Dataset extract:
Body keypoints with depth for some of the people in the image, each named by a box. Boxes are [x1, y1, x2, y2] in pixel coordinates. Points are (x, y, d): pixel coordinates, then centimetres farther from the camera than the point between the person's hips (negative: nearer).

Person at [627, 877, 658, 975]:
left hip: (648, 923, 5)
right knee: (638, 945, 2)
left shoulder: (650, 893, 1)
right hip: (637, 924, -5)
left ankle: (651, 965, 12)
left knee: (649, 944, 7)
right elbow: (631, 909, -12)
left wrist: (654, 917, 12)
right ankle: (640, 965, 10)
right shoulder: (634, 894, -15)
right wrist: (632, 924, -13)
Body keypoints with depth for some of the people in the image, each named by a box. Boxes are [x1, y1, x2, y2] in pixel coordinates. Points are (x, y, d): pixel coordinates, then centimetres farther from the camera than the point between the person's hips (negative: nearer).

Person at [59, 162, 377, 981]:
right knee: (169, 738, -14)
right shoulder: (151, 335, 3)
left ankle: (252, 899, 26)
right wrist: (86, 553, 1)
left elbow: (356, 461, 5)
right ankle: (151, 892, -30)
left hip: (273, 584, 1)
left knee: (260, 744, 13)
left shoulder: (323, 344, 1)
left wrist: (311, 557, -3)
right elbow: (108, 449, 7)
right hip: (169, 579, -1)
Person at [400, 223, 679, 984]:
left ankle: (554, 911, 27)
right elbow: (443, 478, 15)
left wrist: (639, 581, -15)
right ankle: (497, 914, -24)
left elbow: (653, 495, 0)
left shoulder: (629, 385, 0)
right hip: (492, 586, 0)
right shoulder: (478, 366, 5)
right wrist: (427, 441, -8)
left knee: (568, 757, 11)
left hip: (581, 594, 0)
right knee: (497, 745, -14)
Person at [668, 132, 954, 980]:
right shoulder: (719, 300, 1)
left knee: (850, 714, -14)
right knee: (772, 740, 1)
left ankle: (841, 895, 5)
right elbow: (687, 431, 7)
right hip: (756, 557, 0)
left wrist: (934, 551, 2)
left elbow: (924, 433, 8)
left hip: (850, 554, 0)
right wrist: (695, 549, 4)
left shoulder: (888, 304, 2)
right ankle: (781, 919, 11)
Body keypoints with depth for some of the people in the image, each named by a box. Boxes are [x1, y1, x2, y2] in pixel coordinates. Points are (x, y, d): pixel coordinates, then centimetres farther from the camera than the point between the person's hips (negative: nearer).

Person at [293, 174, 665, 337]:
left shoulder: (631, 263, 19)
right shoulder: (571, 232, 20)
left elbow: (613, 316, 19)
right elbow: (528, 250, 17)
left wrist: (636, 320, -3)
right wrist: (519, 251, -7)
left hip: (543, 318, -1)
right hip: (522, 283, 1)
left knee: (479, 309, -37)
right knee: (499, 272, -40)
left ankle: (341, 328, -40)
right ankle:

What you need to do: Output the entire listing above without leaving out or altering anything.

Solution for this exercise:
Body keypoints with depth for some of the people in the image, each named by a box. Boxes are [x1, y1, x2, y2] in pixel coordinates. Points are (x, y, d): pixel coordinates, then centimetres farther from the camera than the point between the person's hips (negative: nearer).

Person at [627, 877, 658, 975]:
left hip: (648, 923, 5)
right knee: (638, 945, 2)
left shoulder: (650, 893, 1)
right hip: (637, 924, -5)
left ankle: (651, 965, 12)
left knee: (649, 944, 7)
right elbow: (631, 909, -12)
left wrist: (654, 917, 12)
right ankle: (640, 965, 10)
right shoulder: (634, 894, -15)
right wrist: (632, 924, -13)
Body keypoints with depth for some of the people in the image, each named by a box. Boxes are [x1, y1, x2, y2] in pixel coordinates. Points are (x, y, d): pixel coordinates, then centimetres farther from the camera than the point between the person's hips (negative: nearer).

Person at [59, 162, 377, 981]:
right knee: (169, 738, -14)
right shoulder: (151, 335, 3)
left ankle: (252, 899, 26)
right wrist: (86, 553, 1)
left elbow: (356, 461, 5)
right ankle: (151, 892, -30)
left hip: (273, 584, 1)
left knee: (260, 744, 13)
left shoulder: (323, 344, 1)
left wrist: (311, 557, -3)
right elbow: (108, 449, 7)
right hip: (169, 579, -1)
Person at [400, 223, 679, 984]:
left ankle: (554, 911, 27)
right elbow: (443, 478, 15)
left wrist: (639, 581, -15)
right ankle: (497, 914, -24)
left elbow: (653, 495, 0)
left shoulder: (629, 385, 0)
right hip: (492, 586, 0)
right shoulder: (478, 366, 5)
right wrist: (427, 441, -8)
left knee: (568, 757, 11)
left hip: (581, 594, 0)
right knee: (497, 745, -14)
Person at [668, 132, 954, 980]:
right shoulder: (719, 300, 1)
left knee: (850, 714, -14)
right knee: (772, 740, 1)
left ankle: (841, 895, 5)
right elbow: (687, 431, 7)
right hip: (756, 557, 0)
left wrist: (934, 551, 2)
left elbow: (924, 433, 8)
left hip: (850, 554, 0)
right wrist: (695, 549, 4)
left shoulder: (888, 304, 2)
right ankle: (781, 919, 11)
Body keypoints with depth for some of the people in the image, each named by a box. Boxes are [x1, y1, x2, y2] in pixel coordinates. Points are (x, y, d): pixel coordinates, then centimetres farther from the camera than the point between the person's hips (negative: nearer).

Person at [293, 174, 665, 337]:
left shoulder: (631, 263, 19)
right shoulder: (571, 232, 20)
left elbow: (613, 316, 19)
right elbow: (528, 250, 17)
left wrist: (636, 320, -3)
right wrist: (519, 251, -7)
left hip: (543, 318, -1)
right hip: (522, 283, 1)
left knee: (479, 309, -37)
right knee: (499, 272, -40)
left ankle: (341, 328, -40)
right ankle:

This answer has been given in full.